February 6 The Royal Conservatory’s World Music series presents Pavlo and his band at Koerner Hall. The Toronto native with two Juno Award nominations who goes by a single name, Pavlo may have coined the term “Mediterranean guitar sound” for his brand of music, but for his current tour Pavlo integrates “exotic instruments,” as the promotion notes. His fans can expect Pavlo’s signature sound with acoustic Spanish guitar upfront in the mix, but also infused with Chinese erhu, Portuguese guitarra, Arabic ney, Indian sitar and Greek bouzouki.

Also February 6 the Small World Music Centre’s still new intimate theatre is undertaking its first screening, rescheduled from last year. The Stirring of a Thousand Bells (2014) by emerging  American filmmaker Matthew Dunning is an experimental documentary consisting of two videos taking the audience on a kaleidoscopic visual and musical tour of life in Surakarta, a city in Java, Indonesia. It features footage of its centuries-old royal court gamelan music and dance culture, still vital today. A live music concert “Imaginary Soundtrack for Ambient Worlds: Indonesia meets Canada” by the Andrew Timar and Bill Parsons Duo, playing Indonesian kacapi and suling, will begin the program. (Yes I’m that Andrew Timar).
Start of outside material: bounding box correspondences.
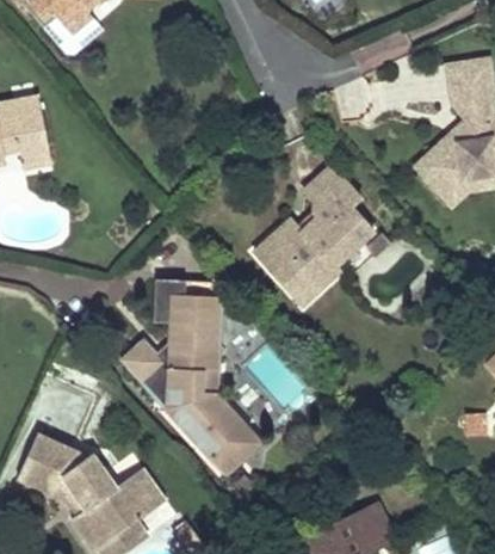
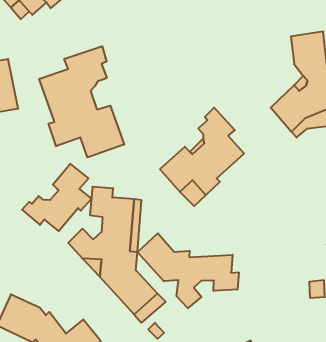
building: none -> [39,46,124,157]
building: none -> [22,164,91,231]
building: none -> [137,233,239,308]

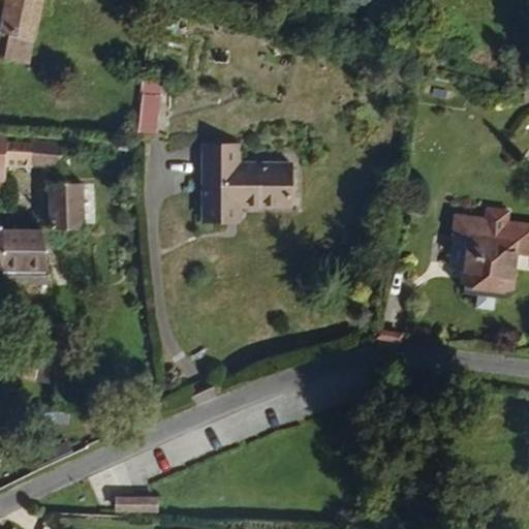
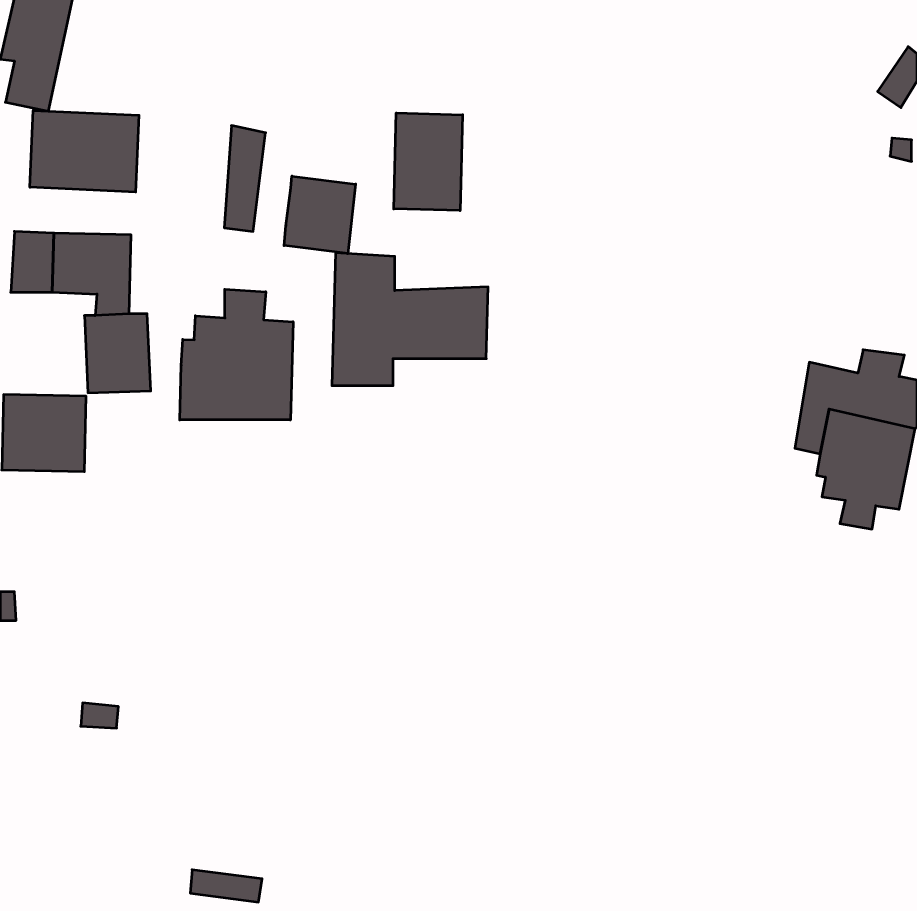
building: none -> [30,110,139,192]
building: none -> [394,113,463,211]
building: none -> [284,176,356,254]
building: none -> [180,289,293,420]

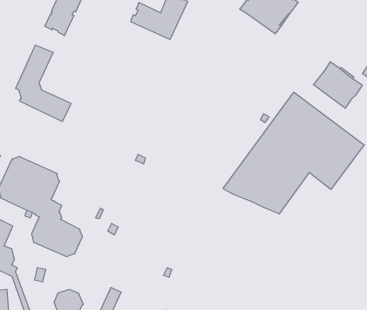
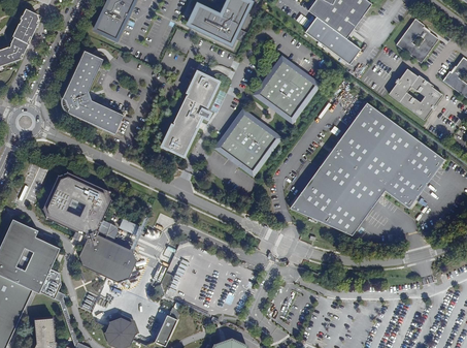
building: none -> [305,17,360,63]
building: none -> [396,20,438,63]
building: none -> [254,58,319,122]
building: none -> [162,72,218,156]
building: none -> [214,110,279,176]

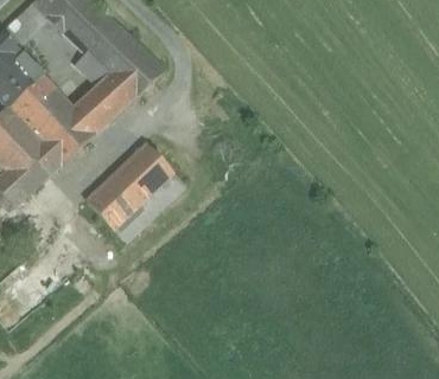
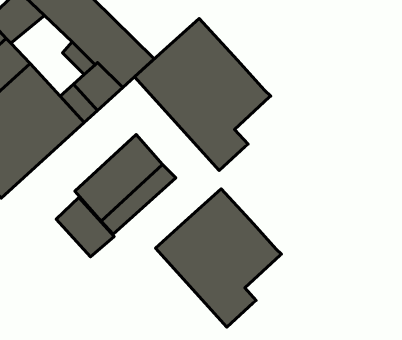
building: none -> [134,19,271,170]
building: none -> [156,189,282,327]
building: none -> [56,198,114,257]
February 8, the Flato Markham Theatre audience will be in for a treat a concert that showcases two generations of one family with a proud musical lineage, encompassing several strands of world music. Amjad Ali Khan, the renowned veteran maestro of the sarod (Hindustani plucked lute) is joined by his sarod-playing sons Amaan and Ayaan Ali Khan for this rare three sarod concert. Billed as “The Sarod Project,” percussionists Issa Malluf (Arabic/Middle Eastern percussion) and ace Toronto tabla player Vineet Vyas join the soloists.

Hindustani music is certainly Khan’s forte but in the first set he will demonstrate his affinity for an even wider sweep of musical geography, ranging from various regions of India to the Middle East. His sons Amaan and Ayaan will then demonstrate their traditional Hindustani music cred by performing a raga to be announced at the hall, exemplifying the living tradition that has been passed down from father to son for several generations “Music is the greatest wealth in our family,” confirmed Amjad Ali Khan. 

February 13 and 14 the Aga Khan Museum in partnership with the Aga Khan Music Initiative presents “Wu Man and the Sanubar Tursun Ensemble” at the AKM auditorium. This multicultural meeting of the Chinese pipa virtuoso Wu Man and the celebrated Uyghur singer Sanubar Tursun, explore ancient cultural links between Chinese and Central Asian music traditions. Wu Man, who has multiple Grammy Award nominations as well as the 1999 City of Toronto Glenn Gould Protégé Prize to her credit, is a cross-cultural collaboration veteran. She’s worked extensively with the Kronos Quartet and Yo-Yo Ma’s Silk Road Project, among several others. Sanubar Tursun, who has become an iconic Uyghur cultural figure, employs her delicate, sensuous yet also athletic vocals in renditions of classical muqam and folk songs. The soloists are accompanied by an ensemble of Uyghur musicians.

If these concerts are any indication, it promises to be a rich and musically eventful February.